Cash was king in 1994.
As the merger market boomed, banks resurrected an old technique of using stock buybacks in conjunction with mergers as a means of funding deals. At the same time, foreign-owned banks found that greenbacks were not always enough when buying U.S. banks.
It was also a year in which some special incentives were needed to compete in a market that buyers saw as having overheated prices.
The most notable example of the trend was the year's biggest deal: BankAmerica Corp.'s acquisition of Chicago-based Continental Bank Corp. The $1.9 billion deal included $939 million in cash, plus 21.25 million newly issued shares of common stock.
The structure allowed Continental shareholders to choose between cash and a tax-free stock swap.
"Sellers are less strident about taking all stock in their transaction," said Jim Hale, managing director of the financial services group at Montgomery Securities in San Francisco.
But capital-rich acquirers also have reason to like the cash alternative because of its purchase accounting treatment. "The most important factor in the decision to use cash is the impact on the buyer's earnings per share, because the capital markets have made it clear they won't accept dilution," he said.
Scores of other acquisitions involved buybacks - either before or after. In another Chicago deal, both the target and acquiring bank bought back stock in conjunction with the sale.
In August, Milwaukee-based Firstar Corp. agreed to acquire First Colonial Bankshares for about $314 million or about 1.9 times book value. To fund the deal, Firstar said it would repurchase up to 765,000 of its shares and issue up to 6.94 million in new stock to acquire the suburban Chicago bank. First Colonial also planned to buy back some its own stock as part of the transaction.
"It made sense to use the cash that way," said one investment banker, who asked not to be identified. "It made the deals nondilutive and was a good way to speed surplus capital."
Not everyone saw it that way.
"It's misleading and inappropriate to characterize these deals as antidilutive when they are not," said Reid Nagle, president of SNL Securities in Charlottesville, Va.
He noted that some banks and advisers compared the dilutiveness of the buyback deals to the dilution that would have occurred in the same acquisition without a buyback. A better way to look at it, Mr. Nagle contended, would be to compare how shareholders would have fared if there had been a stock buyback without an acquisition.
Looking ahead this year, most experts expect the merger-related stock buybacks to continue. But the stock swap could be replaced - on a limited basis - by straight cash deals if congressional Republicans get their way on efforts to cut capital gains taxes.
While some in the GOP have talked about halving the current 28% tax, many bank M&A lawyers say that a cut to 20% is more realistic. If that were to happen, they say, many privately owned small banks could decide to cash out for something other than stock.

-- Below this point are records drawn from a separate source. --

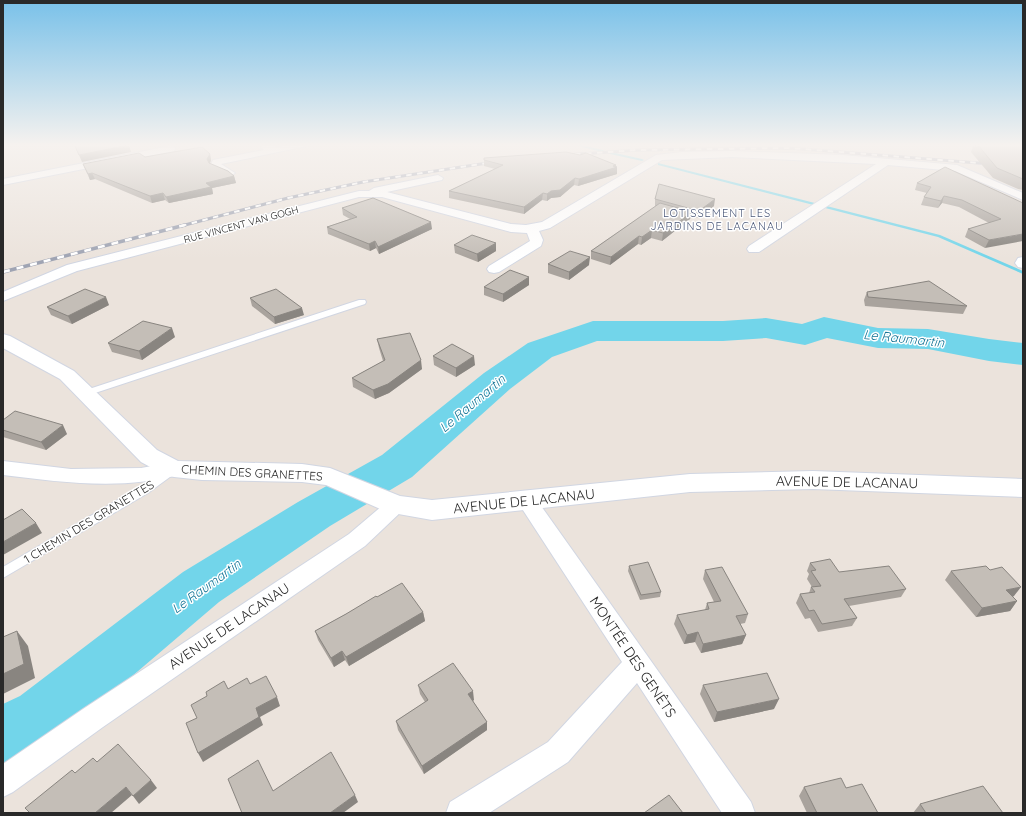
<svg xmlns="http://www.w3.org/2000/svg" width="1026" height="816" font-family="Quicksand,sans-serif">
<rect width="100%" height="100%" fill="#ebe3dc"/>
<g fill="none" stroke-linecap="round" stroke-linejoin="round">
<!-- stream -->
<path fill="#72d5ea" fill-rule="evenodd" d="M577 144 603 150 604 151 602 152 570 144Z
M611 152 642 159 644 160 642 161 610 154 609 153Z
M658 163 940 235 1023 271V274L938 237 658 165Z"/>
<!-- river -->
<path fill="#72d5ea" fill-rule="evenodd" d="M824 317 878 328 928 329 989 339 1023 343V365L989 361 928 349 878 348 827 338 805 345 766 338 723 341H597L552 357 510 389 412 477 330 526 219 602 62 736 25 756 3 765V704L20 696 183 572 298 502 382 455 484 373 528 343 593 321H723L766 318 802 324Z"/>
<!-- service casing -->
<g stroke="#d1d6e2" stroke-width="2">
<path id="service" d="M359 300H365L366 302 365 304 89 395 86 396 82 393 83 391Z
M170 469 174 470 175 472 174 474 148 493 3 578V567L140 487Z"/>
</g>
<!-- minor casing -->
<g stroke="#d1d6e2" stroke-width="2">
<path id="minor" d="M264 144 278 147 289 144H309L307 146 221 164 235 173 230 176 211 168 210 166 213 160 264 150 261 147Z
M170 146 174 147 175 149 174 151 3 185V179Z
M732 151 843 155 957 165 1023 193V200L955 171 888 165 759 252H749L747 249 749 246 876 164 732 157 662 160 550 228 539 231 543 240 541 246 499 272 494 273 489 272 487 269 489 266 530 241 527 233 511 232 382 197H359L77 271 3 301V292L67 265 359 191H369L374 188 438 175 443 178 442 180 387 192 511 224 526 225 542 222 656 155 682 152Z
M1023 257V268L1018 267 1015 263 1018 258Z
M3 461 71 469 141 468 174 462 181 464 184 469 181 474C123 491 61 482 3 475Z
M527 493 534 496 751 802 755 813H722L637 683 568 762 489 813H446L450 802 548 742 622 662 517 501 520 496Z
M396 497 403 500 407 505 403 510 365 546 103 727 13 792 3 797V764L83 709 349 534 389 500Z"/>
</g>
<!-- tertiary casing -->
<g stroke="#d1d6e2" stroke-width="2">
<path id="tertiary" d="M3 334 10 336 74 371 157 450 178 461 302 464 330 468 400 496 432 500 690 474 813 471 1023 479V497L813 489 690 492 432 520 387 512 326 485 302 482 202 480 174 477 165 475 141 462 60 379 3 348Z"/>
</g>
<!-- service -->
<use href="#service" fill="#fff" fill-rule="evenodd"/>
<!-- minor -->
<use href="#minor" fill="#fff" fill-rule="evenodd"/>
<!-- tertiary -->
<use href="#tertiary" fill="#fff" fill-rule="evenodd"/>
<!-- rail-far1 casing -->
<g stroke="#9fa4b3" stroke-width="3">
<path id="rail-far1" d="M564 155 639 150 790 148 991 164
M181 226 288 198 363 182 494 162"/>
</g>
<!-- rail casing -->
<g stroke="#9fa4b3" stroke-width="3.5">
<path id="rail" d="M3 272 185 225"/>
</g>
<!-- rail-far1 -->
<use href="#rail-far1" stroke="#fff" stroke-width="2" stroke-dasharray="5.5" stroke-linecap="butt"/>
<!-- rail -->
<use href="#rail" stroke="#fff" stroke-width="2.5" stroke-dasharray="7" stroke-linecap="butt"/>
</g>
<!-- wall -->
<path fill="#a9a39d" d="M974 144H1023V190L1018 189 993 178 971 152Z
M210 154 211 160 210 164 234 176 236 183 212 188 213 194 169 203 165 200 152 203 95 179 90 180 83 164 145 157Z
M484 158 616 165V167H617V174L578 186 574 185 560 197 551 198 547 201 542 200 524 214 449 198V191L495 169 484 166Z
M917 183 1023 203 985 248 965 237 968 229 989 223 959 207 942 203 938 208 921 205 924 197 927 193 915 190Z
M655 199 714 206 698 218 691 216 690 219 662 241 651 238 641 245 638 244 610 265 591 259V251L656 206H655Z
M342 208 432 229 379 254 376 248 370 251 328 234 327 227 350 219 343 215Z
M496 243V251L478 262 455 253 454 245Z
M548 264 589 265 569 280 548 273Z
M529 277V285L503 302 484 295V287Z
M867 292 967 306 963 314 865 306 864 300Z
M250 298 304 315 275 324 252 306Z
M109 305 72 324 51 315 47 307Z
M175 337 142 360 112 352 108 343Z
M377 339 422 369 389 393 375 399 353 387 352 378 383 361 379 348Z
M433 356 475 365 456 377 434 365Z
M3 420 67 434 46 450 3 437Z
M810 563 839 572 906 589 901 597 849 606 857 618 852 626 818 632 810 618 805 619 796 603 800 594 809 593 811 587H812L807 579 809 574 807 571Z
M629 566 661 592 660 597 640 600 628 571Z
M705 570 748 614 745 623 740 624 746 635 742 644 701 653 695 642 684 644 674 624 677 615 705 610 707 603 714 602 703 579Z
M951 571 1014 596 1013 597 1017 601 1010 611 976 617 945 580Z
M377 597 423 612 425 621 349 666 345 660 334 667 318 640 315 631Z
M418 685 474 700 473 701 487 722V730L424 774 398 730 396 721 425 702 420 694Z
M703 685 774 709 714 722 700 694Z
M804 787 846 788 878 813H807L799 796Z
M920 804 1003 813H913Z"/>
<!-- shaded-wall -->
<path fill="#898580" d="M3 144H13L3 146Z
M129 145 131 152 82 162 79 155Z
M210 154 211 160 209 165 207 159Z
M616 165V168L617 167V174L578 186 579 179Z
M92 173 95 179 90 180 88 174Z
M234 176 236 183 212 188 213 194 169 203 166 197 206 183Z
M575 178 574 185 560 197 551 198 547 201V194L551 191Z
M163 193 165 200 152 203 150 196Z
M543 193 542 200 524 214V207Z
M944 196 942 203 938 208 941 201Z
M715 199 714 206 698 218 699 211Z
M692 212 690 219 662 241 663 233Z
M431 222 432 229 379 254 378 247Z
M652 230 651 238 641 245 642 237Z
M1023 234V241L985 248 989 240Z
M639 236 638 244 610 265 611 257Z
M375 241 376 248 370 251 369 244Z
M496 243V251L478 262 477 254Z
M590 257 589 265 569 280V272Z
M529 277V285L503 302V294Z
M106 297 109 305 72 324 68 316Z
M302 308 304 315 275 324 274 317Z
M172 328 175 337 142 360 139 351Z
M474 356 475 365 456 377V368Z
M421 360 422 369 389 393 375 399 373 390Z
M63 425 67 434 46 450 41 442Z
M36 523 42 533 3 555V542Z
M1021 587 1014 596 1000 599 1006 590Z
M1017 601 1010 611 976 617 982 608Z
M423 612 425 621 349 666 346 657Z
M17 631 28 646 35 678 3 694V674Z
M698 632 695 642 684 644 687 635Z
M746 635 742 644 701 653 703 644Z
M342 651 345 660 334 667 331 658Z
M473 691 474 700 469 703 468 694Z
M277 697 280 706 260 717 263 725 203 762 198 753 256 708Z
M779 699 774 709 714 722 717 712Z
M487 722V730L424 774 422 766Z
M151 780 157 788 139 804 133 796Z
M126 787 132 795 111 813H95Z
M355 795 358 802 343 813H330Z"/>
<!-- building -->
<path fill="#c4beb7" stroke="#898580" d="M74 144H127L129 145 79 155Z
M977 144H1023V179L997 168Z
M202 147 210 154 207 159 209 163 228 171 234 176 206 183 211 187 166 197 163 193 150 196 92 173 88 174 83 164 139 153 145 157Z
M566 152 580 155 586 153 616 165 613 166 617 167 579 179 575 178 560 190 551 191 547 194 543 193 524 207 449 191 503 165 484 160V158Z
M945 167 1023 203V234L989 240 968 229 1001 219 962 200 944 196 941 201 924 197 931 187 917 183Z
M659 184 715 199 699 211 655 199Z
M373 198 431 222 378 247 375 241 369 244 327 227 357 217 342 208Z
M660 203 692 212 663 233 652 230 642 237 639 236 611 257 591 251Z
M472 235 496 243 477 254 454 245Z
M570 251 590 257 569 272 548 264Z
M510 270 529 277 503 294 484 287Z
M929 281 967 306 868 297 867 292Z
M85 289 106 297 68 316 47 307Z
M276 289 302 308 274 317 250 298Z
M143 321 172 328 139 351 108 343Z
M410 333 421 360 388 384 373 390 352 378 385 360 377 339Z
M452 344 474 356 456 368 433 356Z
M15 411 63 425 41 442 3 430V420Z
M22 509 36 523 3 542V520Z
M830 559 839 572 889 566 906 589 844 599 857 618 822 624 814 610 809 611 800 594 815 592 811 587 821 586 811 571 816 570 810 563Z
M648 562 661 592 641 595 629 566Z
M986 566 990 570 1002 567 1021 587 1006 590 1017 601 982 608 951 571Z
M722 567 748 614 736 616 746 635 703 644 698 632 687 635 677 615 709 609 707 603 721 601 705 570Z
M402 583 423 612 346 657 342 651 331 658 315 631 346 614 376 596 377 597Z
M17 631 24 664 3 674V637Z
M453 663 473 691 468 694 487 722 422 766 396 721 428 700 418 685Z
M767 673 779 699 717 712 703 685Z
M266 676 277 697 256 708 259 717 198 753 186 723 197 718 191 705 207 696 206 692 224 681 228 689 247 678 250 684Z
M118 744 151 780 133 796 126 787 95 813H30L25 808 72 770 75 773 93 758 97 762Z
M331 752 355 795 330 813H242L228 779 258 760 273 791Z
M841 778 846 788 862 784 878 813H817L804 787Z
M983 786 1003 813H926L920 804Z
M669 795 683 813H644Z"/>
<!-- sky -->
<linearGradient id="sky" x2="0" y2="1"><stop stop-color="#79c1e9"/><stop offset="0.56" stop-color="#f6f2ef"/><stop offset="1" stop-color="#f6f2ef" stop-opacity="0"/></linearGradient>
<rect width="1026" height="259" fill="url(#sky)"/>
<g text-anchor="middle" stroke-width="3" stroke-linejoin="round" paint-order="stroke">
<!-- far-street labels -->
<g font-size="10" fill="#292929" stroke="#fff">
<text transform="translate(241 224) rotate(-15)" y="4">RUE VINCENT VAN GOGH</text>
</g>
<!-- far-neighbourhood labels -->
<g font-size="11" letter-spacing="1" fill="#4b5878" stroke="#fff">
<text x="717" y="217">LOTISSEMENT LES<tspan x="717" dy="13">JARDINS DE LACANAU</tspan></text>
</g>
<!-- street labels -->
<g font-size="12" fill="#292929" stroke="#fff">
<text transform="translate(252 473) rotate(3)" y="4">CHEMIN DES GRANETTES</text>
<text transform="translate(89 522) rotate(-31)" y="4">1 CHEMIN DES GRANETTES</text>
</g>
<!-- water labels -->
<g font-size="13" font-style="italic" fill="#127495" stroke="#fff">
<text transform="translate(904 338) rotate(6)" y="5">Le Raumartin</text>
<text transform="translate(472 403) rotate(-40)" y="5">Le Raumartin</text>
<text transform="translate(206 586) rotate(-36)" y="5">Le Raumartin</text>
</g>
<!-- near-street labels -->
<g font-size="14" fill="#292929" stroke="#fff">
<text transform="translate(847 482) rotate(1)" y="5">AVENUE DE LACANAU</text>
<text transform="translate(524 501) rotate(-6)" y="5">AVENUE DE LACANAU</text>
<text transform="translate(229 626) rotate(-34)" y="5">AVENUE DE LACANAU</text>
<text transform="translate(633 657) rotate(56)" y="5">MONTÉE DES GENÊTS</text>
</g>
</g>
<!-- border -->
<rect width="1026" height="816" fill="none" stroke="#292929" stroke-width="8"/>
</svg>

"I think the level of small-bank deals could pick up 25%-30% if there is a significant cut in capital gains," said one M&A lawyer. "Many people don't really want bank stock unless it is from a really growth-oriented bank like Norwest. But cash they can spend anywhere, and it makes estate planning less complicated."
But cash wasn't enough for everybody last year.
Foreign-owned banks have historically been cash buyers because their stocks generally have not been listed on a U.S. exchange. That began to change in 1994.
In July, London-based National Westminster Bank said it would pay $300 million for Central Jersey Bancorp. The deal was paid for with cash, but about 55% of the purchase price was paid with American depositary receipts which would allow some shareholders a tax-free stock swap. It marked the first time such a combination was used.
A few months later, Bank of Montreal issued 13 million shares, which began trading Oct. 27 on the New York Stock Exchange, to expand its Chicago-based Harris Bankcorp franchise. The deal to acquire Suburban Bancorp increased Bank of Montreal's ownership by Americans to 10%.
Observers in the Chicago market said the dual listing in Canada and the United States was prompted by the refusal by Suburban's owners to accept a traditional cash buyout. Others said a more important factor was Bank of Montreal's plan to generate half its earnings and ownership from south of the border by early in the next century.
But cash was not the most interesting part of some deals in 1994.
In May, Fleet Financial Group agreed to pay $420 million in cash and stock to acquire NBB Bancorp, a Massachusetts thrift. But the creative part of the deal was a unique sweetener in which NBB shareholders would receive warrants for 2.5 million shares of Fleet stock.
Under the deal, Fleet gave 0.277 warrants for each NBB share, with a strike price of $43.88 and a term of six years, exercisable one year after closing.
Observers speculated that the warrants were a way to allow Fleet's newest shareholders to share in stock price appreciation from much publicized cost-cutting or from a frequently rumored takeover by a larger acquirer anxious to enter New England.
Either way, many agreed the sweetener was one way to compete in the pricey Massachusetts market and to defer the current cost of the deal.
"You could see this kind of structure more in the future, especially if price expectations stay high," said one New York merger adviser. "It's a great way of meeting the (price) demands of the market without having to pay it all out today."